Whatever its etymological roots, Hachioji is acknowledged to be a gateway to limbo, and there are several easily accessible routes to the nether world. Among these is Shiroyama Rindo, a narrow, woodland track at the ruins of Hachioji Castle. A half-rotten wood marker points the way along a shady, usually deserted path, where the only sounds are a burbling stream and a rock occasionally falling.
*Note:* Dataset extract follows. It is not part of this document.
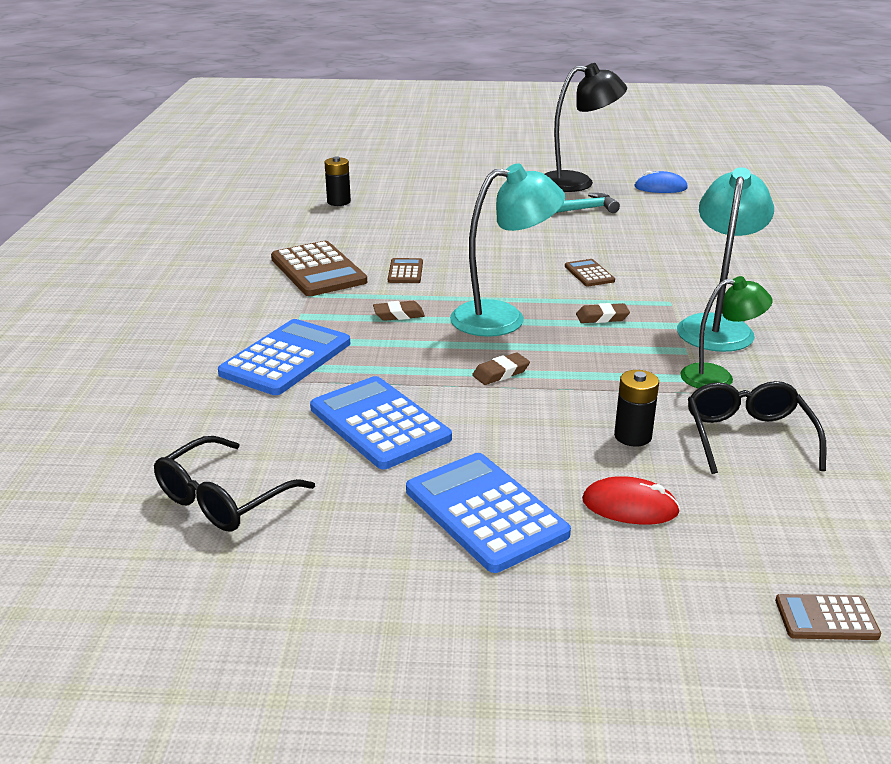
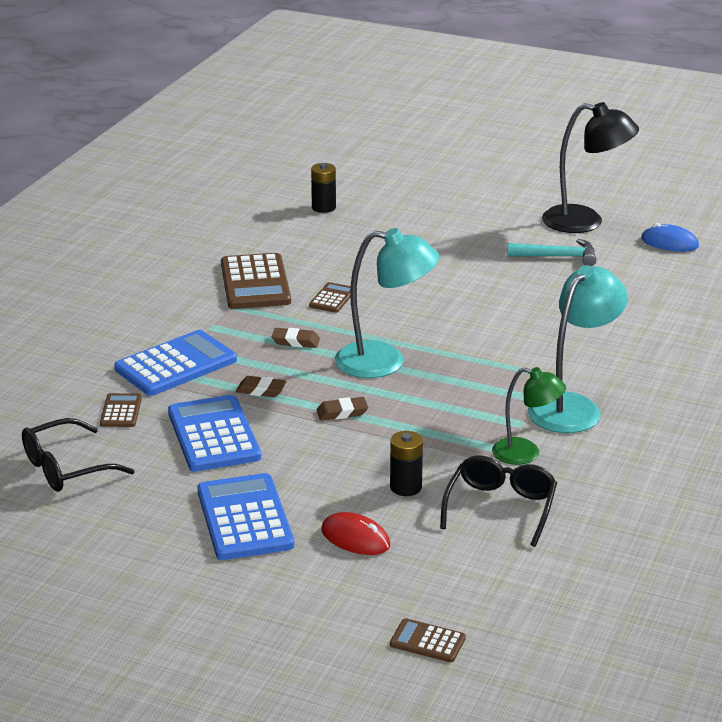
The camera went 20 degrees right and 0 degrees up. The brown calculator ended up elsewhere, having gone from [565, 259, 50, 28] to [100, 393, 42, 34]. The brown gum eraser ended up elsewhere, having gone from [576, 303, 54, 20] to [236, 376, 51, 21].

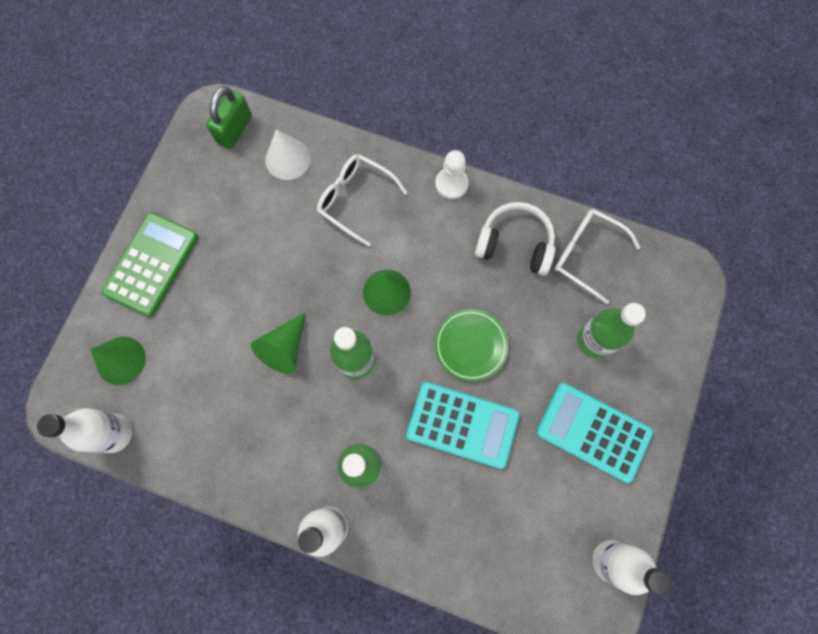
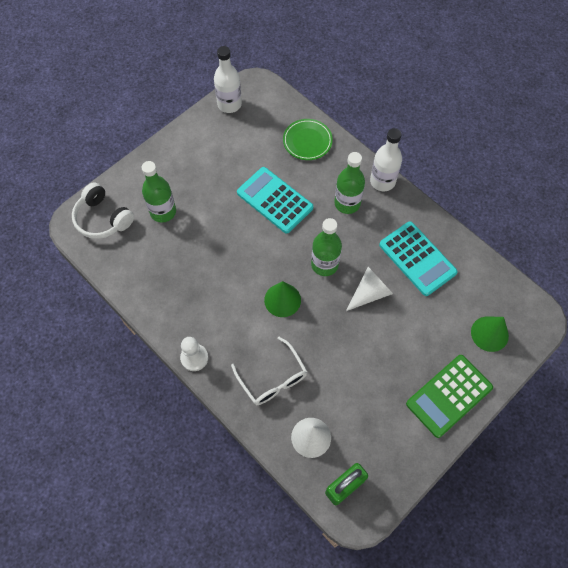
The camera went 155 degrees left and 10 degrees down. The pure white headset ended up elsewhere, having gone from [475, 202, 80, 73] to [72, 182, 62, 57]. The second view lost the pure white glasses at [554, 209, 87, 95]. The leaf-green flat dish ended up elsewhere, having gone from [435, 309, 74, 73] to [283, 119, 50, 41]. What was the leaf-green solid cone at [251, 312, 55, 62] turned into the pure white solid cone at [346, 267, 47, 44]. The aqua calculator ended up elsewhere, having gone from [536, 383, 117, 100] to [379, 221, 79, 75]. The second view lost the pure white flask at [37, 408, 95, 45].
  The former site of Hachioji Castle is itself another spot where the living can encounter the dead. Erected around 1570 by Hojo Ujiteru in Japan’s civil strife period, Hachioji Castle in its heyday extended over a vast 154-hectare area. Hojo was a powerful feudal lord who placed his foothold in Odawara (currently Odawara City, in Kanagawa Prefecture), and ruled the surrounding region, choosing as his supporting god the deity called Hachioji Gongen. Over time the surrounding village that grew up around the castle assumed the name Hachioji. In 1590 Hachioji Castle was invaded by an army under the command of Toyotomi Hideyoshi, who later unified Japan as shogun. The castle was seized on June 23, and on that day many women leapt from the castle walls to their deaths, rather than fall into the hands of the enemy. There was so much death and slaughter that blood was said to have run like a river into the waterfall, even turning the rocks red. The ruins of Hachioji Castle were left untouched for four hundred years, until they were designated a historically valuable site in 1951. Today it is designated a national relic, and excavation studies have been undertaken here since 1977. But much grudge and resentment are believed to have lingered on. On June 23 of each year, the surface of the water is said to turn red, a reminder of a fateful day of loss.